Dartmoor, famous for its wild ponies, grim early 19 th cent prison and most especially its rugged desolate beauty is southern England's last great wilderness. This is principally an area to experience the outdoors, although scenic drives along unfenced roads can be highly exhilarating. Throughout the moor, a national park since 1951, weathered rock outcrops known as tors, punctuate the wind blown wastes and often provide exciting viewpoints. Formed of hardened magma, the tors have surprising individuality shaped as they are by erosion - some appear as block-like chunks, others as pinnacles, pillars and buttresses. Two summits exceed 2000ft (High Willhays at 2039ft & Yes Tor at 2029ft) while several others reach 1900ft. Although evidence of prehistoric occupation is scattered everywhere, the moor today remains the largest unpeopled area in the south of England. A bleak expanse, much of it bogland, that retains a distinctive, eerie beauty of its own it is occasionally intruded upon by conventional, sleepy, picturesque thatched villages such as Widdecombe or Buckland.
The national park headquarters, and a visitor centre, are located at Bovey Tracey, a pleasant small market town regarding itself as the gateway to Dartmoor - this because of its situation at the busy south-eastern corner of the moor. The town offers woodland and riverside walks in the nearby Parke Estate, also home to the Rare Breeds Farm. The name Bovey refers to the local river and the Tracey to the de Tracey family who owned land nearby. Its most infamous member, William de Tracey, was one of the conspiratorial knights who slaughtered Thomas a Becket at Canterbury Cathedral in 1170. It is said that he rebuilt the town's church as penance for his crime, rededicating it to include the name St Thomas. The church is very beautiful with a fine rood screen, carved pulpit and Jacobean monuments.

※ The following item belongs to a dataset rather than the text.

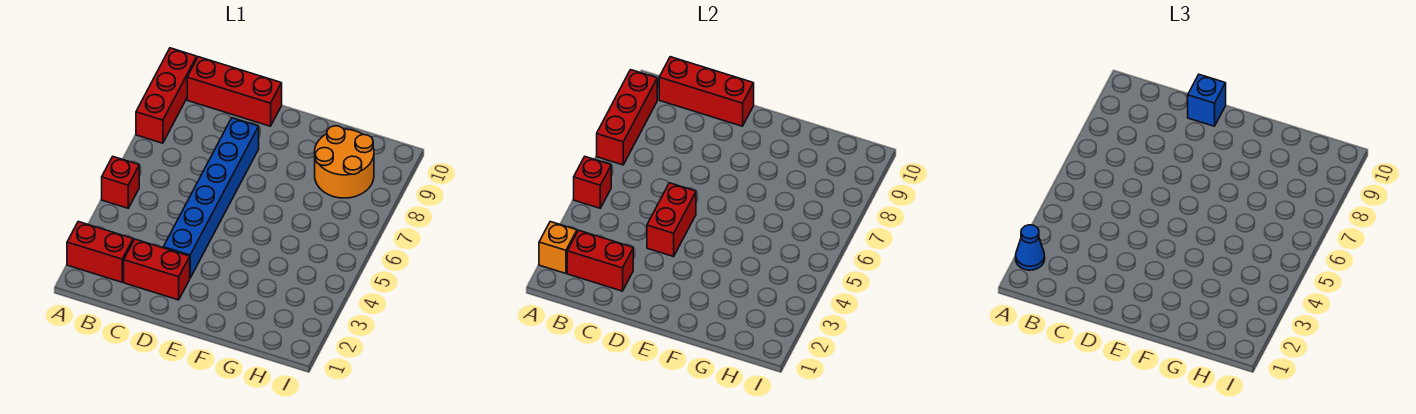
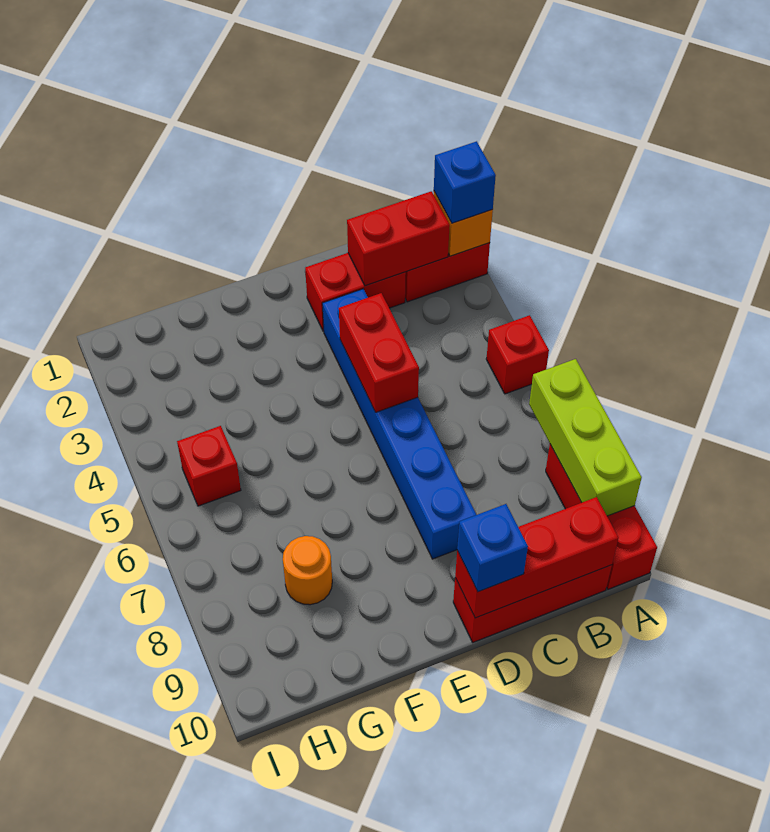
blue cone A2 level 3 -> blue brick A2 level 3
red brick A5 level 2 -> red brick H5 level 1
red brick A7:A9 level 2 -> lime brick A7:A9 level 2
orange round brick G8:H9 level 1 -> orange round brick G8 level 1

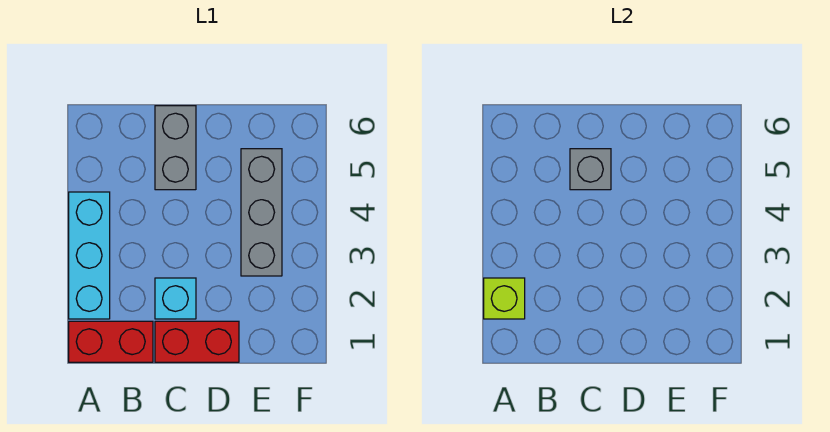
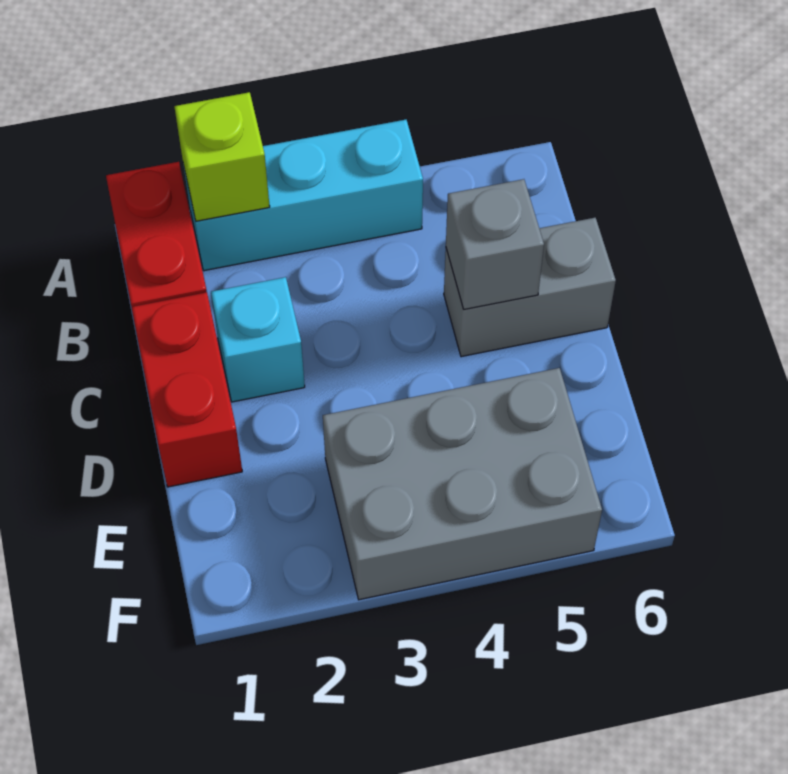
grey brick E3:E5 level 1 -> grey brick E3:F5 level 1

Close by Bovey Tracey are a number of tors, the most accessible and therefore most popular, because of the magnificent views it offers from its summit, is the bold slab of granite named Hay Tor. Bowerman's Nose resembles a face in profile and folk legend has it that a local man disturbed a coven of witches, who petrified both him and his hound - Hound Tor stands a little distance off! Hound Tor Medieval Village offers scant remains of dwellings, stables and grain stores of three or four farmsteads, inhabited from the Bronze Age (1800-800BC) through to the medieval 14 th cent AD. It is generally considered that by this latter date the climate had so deteriorated that farming these bleak moors was no longer practical and the settlement was abandoned. Granite quarries situated near to Hay Tor, operated in the mid 19 th cent and supplied stone for many notable London Buildings including London Bridge and the British Museum.